Teva Pharmaceutical Industries ($TEVA) has put some expansion projects on hold while it looks to streamline its manufacturing processes as it reshapes its destiny over the next several years. That interlude hasn't stopped progress on what is termed the world's largest over-the-counter (OTC) manufacturing facility. 

A new plant in Sanand, near Ahmedabad, India, will serve PGT Healthcare, the consumer health joint venture established in 2011 between Teva and Procter & Gamble ($PG). The venture is combining P&G's well-known OTC products like Vicks and Pepto-Bismol with Teva's consumer cold, cough, pain and digestive meds. 

The joint venture has broken ground on the $89 million plant, The Economic Times reports, which is expected to be completed in two years. The facility will kick off with liquid, oral solid dosage and inhaler products, including P&G's Vicks line. The production will be in addition to what P&G gets from a network of Indian contract manufacturers currently making some of those products. The facility is initially targeted at Asian markets, but a modular design can allow for expansion as demand grows globally, The Economic Times points out.
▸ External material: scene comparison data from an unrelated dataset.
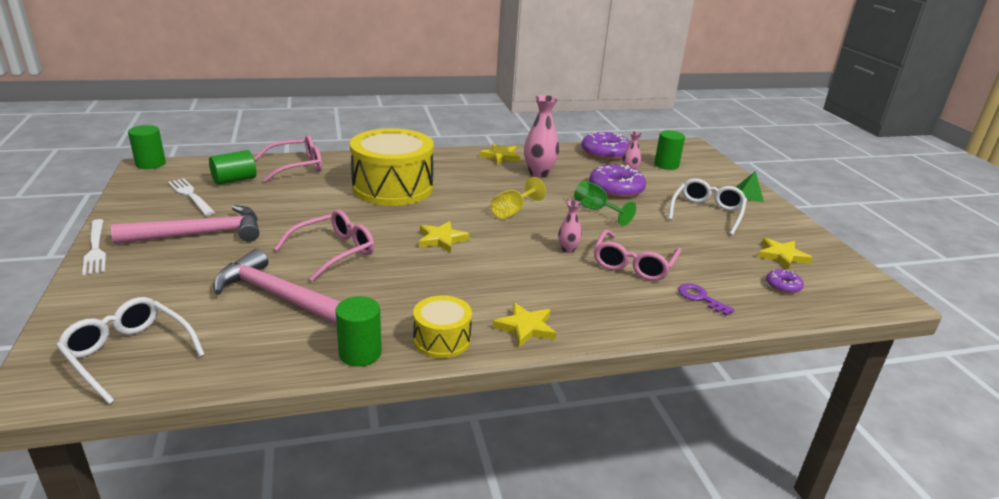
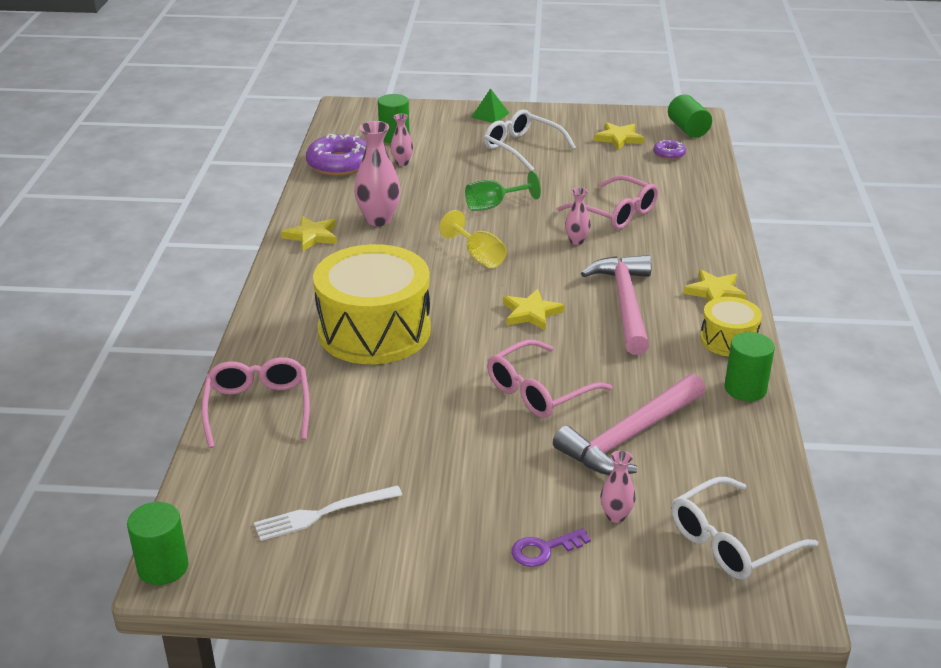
camera: 70 degrees left, 5 degrees up
white fork [82,219,106,275] -> none
pink hammer [111,205,259,244] -> pink hammer moved to [581,255,652,355]
green cylinder [209,150,256,185] -> green cylinder moved to [668,94,712,138]
pink glasses [274,210,374,281] -> pink glasses turned 105 degrees counterclockwise [487,340,612,418]
purple donut [589,165,646,198] -> none
purple key [678,283,735,316] -> purple key moved to [512,528,591,567]
none -> pink vase [600,450,636,523]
Under the joint venture, Teva also assumes control of several P&G manufacturing facilities in the U.S. and will handle supplying all the JV's markets, including P&G's OTC business in North America.

In December, Teva CEO Jeremy Levin set out his 5-year blueprint to diversify the company's product lineup, expand geographically and cut up to $2 billion in costs. Levin wants to ratchet back on spending while bringing in new revenue to make up for the impending loss of patent protection on its top-selling drug, Copaxone. A big part of that cost-cutting effort involves overhauling Teva's manufacturing and supply-chain operations to make them more efficient. Some production projects have already been shelved while that part of the equation gets worked out, including a $300 million warehouse and IT center in Philadelphia.